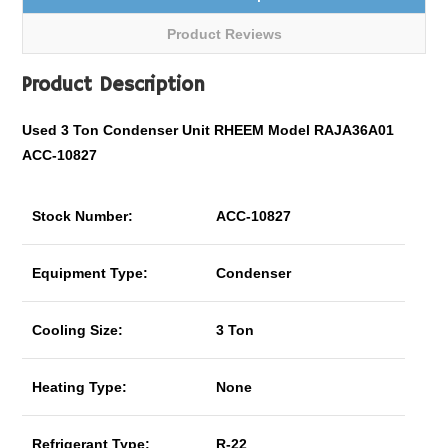
Product Reviews
Product Description
Used 3 Ton Condenser Unit RHEEM Model RAJA36A01
ACC-10827
Stock Number:
ACC-10827
Equipment Type:
Condenser
Cooling Size:
3 Ton
Heating Type:
None
Refrigerant Type:
R-22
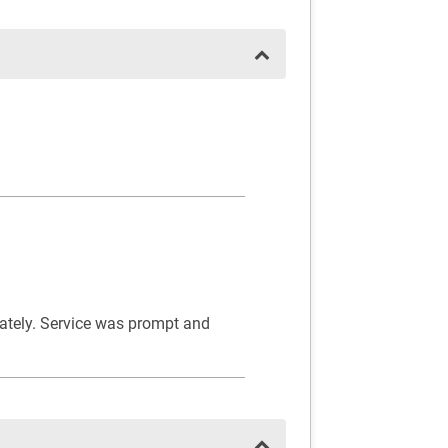
iately. Service was prompt and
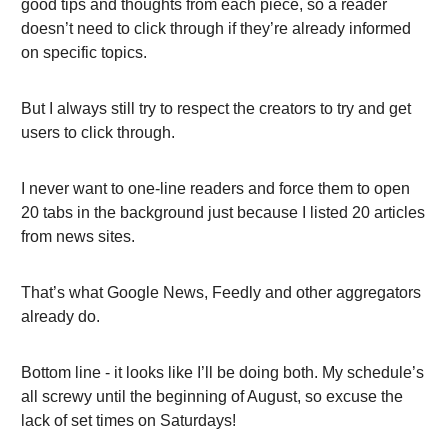
good tips and thoughts from each piece, so a reader
doesn’t need to click through if they’re already informed
on specific topics.
But I always still try to respect the creators to try and get
users to click through.
I never want to one-line readers and force them to open
20 tabs in the background just because I listed 20 articles
from news sites.
That’s what Google News, Feedly and other aggregators
already do.
Bottom line - it looks like I’ll be doing both. My schedule’s
all screwy until the beginning of August, so excuse the
lack of set times on Saturdays!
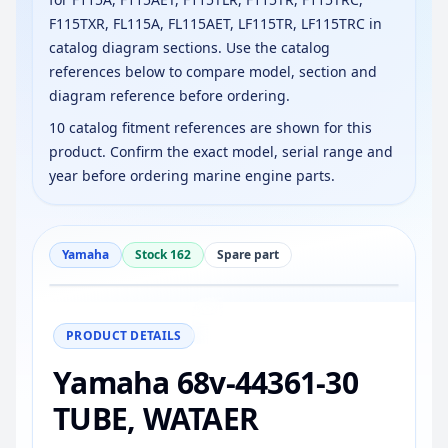
F115TXR, FL115A, FL115AET, LF115TR, LF115TRC in
catalog diagram sections. Use the catalog
references below to compare model, section and
diagram reference before ordering.
10 catalog fitment references are shown for this
product. Confirm the exact model, serial range and
year before ordering marine engine parts.
Yamaha
Stock 162
Spare part
−
+
Reset
100%
PRODUCT DETAILS
Yamaha 68v-44361-30
TUBE, WATAER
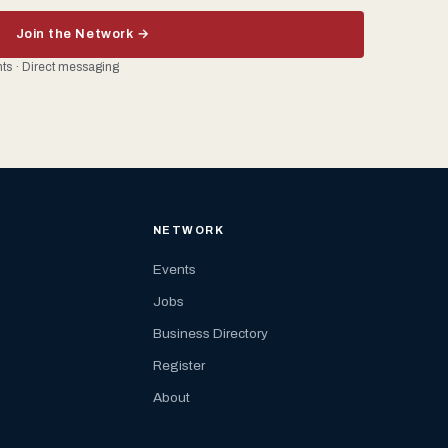
Join the Network →
ents · Direct messaging
NETWORK
Events
Jobs
Business Directory
Register
About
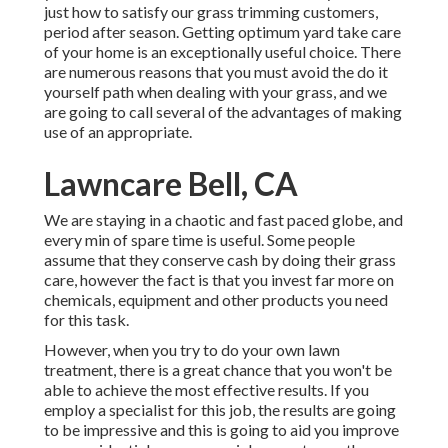
just how to satisfy our grass trimming customers,
period after season. Getting optimum yard take care
of your home is an exceptionally useful choice. There
are numerous reasons that you must avoid the do it
yourself path when dealing with your grass, and we
are going to call several of the advantages of making
use of an appropriate.
Lawncare Bell, CA
We are staying in a chaotic and fast paced globe, and
every min of spare time is useful. Some people
assume that they conserve cash by doing their grass
care, however the fact is that you invest far more on
chemicals, equipment and other products you need
for this task.
However, when you try to do your own lawn
treatment, there is a great chance that you won't be
able to achieve the most effective results. If you
employ a specialist for this job, the results are going
to be impressive and this is going to aid you improve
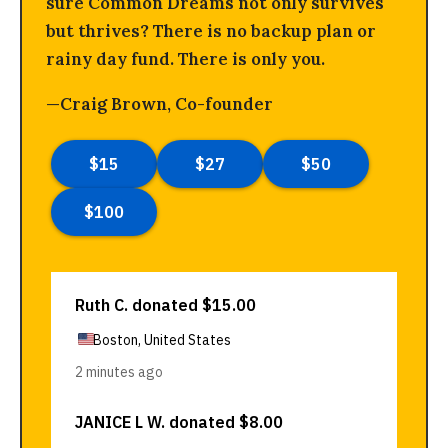
sure Common Dreams not only survives
but thrives? There is no backup plan or
rainy day fund. There is only you.
—Craig Brown, Co-founder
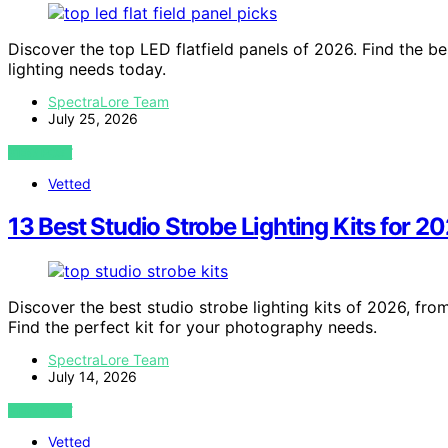
Discover the top LED flatfield panels of 2026. Find the bes
lighting needs today.
SpectraLore Team
July 25, 2026
VIEW POST
Vetted
13 Best Studio Strobe Lighting Kits for 2
Discover the best studio strobe lighting kits of 2026, fro
Find the perfect kit for your photography needs.
SpectraLore Team
July 14, 2026
VIEW POST
Vetted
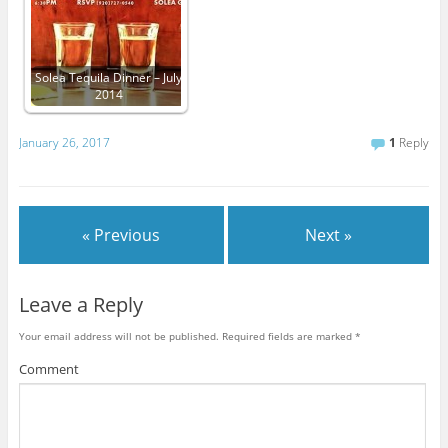
Solea Tequila Dinner – July
2014
January 26, 2017
1
Reply
« Previous
Next »
Leave a Reply
Your email address will not be published.
Required fields are marked
*
Comment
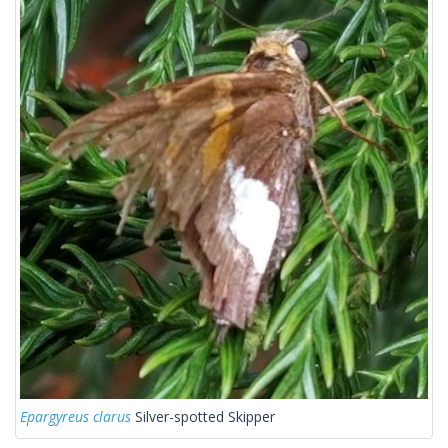
Epargyreus clarus
Silver-spotted Skipper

+ + + + + + +

▸ Exercise description: Give the data again exactly as written, with all pictures left out.

▸ Response to this exercise:
Product Reviews
Product Description
Used 3 Ton Condenser Unit RHEEM Model RAJA36A01
ACC-10827
Stock Number:
ACC-10827
Equipment Type:
Condenser
Cooling Size:
3 Ton
Heating Type:
None
Refrigerant Type:
R-22
iately. Service was prompt and
good tips and thoughts from each piece, so a reader
doesn’t need to click through if they’re already informed
on specific topics.
But I always still try to respect the creators to try and get
users to click through.
I never want to one-line readers and force them to open
20 tabs in the background just because I listed 20 articles
from news sites.
That’s what Google News, Feedly and other aggregators
already do.
Bottom line - it looks like I’ll be doing both. My schedule’s
all screwy until the beginning of August, so excuse the
lack of set times on Saturdays!
F115TXR, FL115A, FL115AET, LF115TR, LF115TRC in
catalog diagram sections. Use the catalog
references below to compare model, section and
diagram reference before ordering.
10 catalog fitment references are shown for this
product. Confirm the exact model, serial range and
year before ordering marine engine parts.
Yamaha
Stock 162
Spare part
−
+
Reset
100%
PRODUCT DETAILS
Yamaha 68v-44361-30
TUBE, WATAER
Join the Network →
ents · Direct messaging
NETWORK
Events
Jobs
Business Directory
Register
About
just how to satisfy our grass trimming customers,
period after season. Getting optimum yard take care
of your home is an exceptionally useful choice. There
are numerous reasons that you must avoid the do it
yourself path when dealing with your grass, and we
are going to call several of the advantages of making
use of an appropriate.
Lawncare Bell, CA
We are staying in a chaotic and fast paced globe, and
every min of spare time is useful. Some people
assume that they conserve cash by doing their grass
care, however the fact is that you invest far more on
chemicals, equipment and other products you need
for this task.
However, when you try to do your own lawn
treatment, there is a great chance that you won't be
able to achieve the most effective results. If you
employ a specialist for this job, the results are going
to be impressive and this is going to aid you improve
sure Common Dreams not only survives
but thrives? There is no backup plan or
rainy day fund. There is only you.
—Craig Brown, Co-founder
Discover the top LED flatfield panels of 2026. Find the bes
lighting needs today.
SpectraLore Team
July 25, 2026
VIEW POST
Vetted
13 Best Studio Strobe Lighting Kits for 2
Discover the best studio strobe lighting kits of 2026, fro
Find the perfect kit for your photography needs.
SpectraLore Team
July 14, 2026
VIEW POST
Vetted
Solea Tequila Dinner – July
2014
January 26, 2017
1
Reply
« Previous
Next »
Leave a Reply
Your email address will not be published.
Required fields are marked
*
Comment
Epargyreus clarus
Silver-spotted Skipper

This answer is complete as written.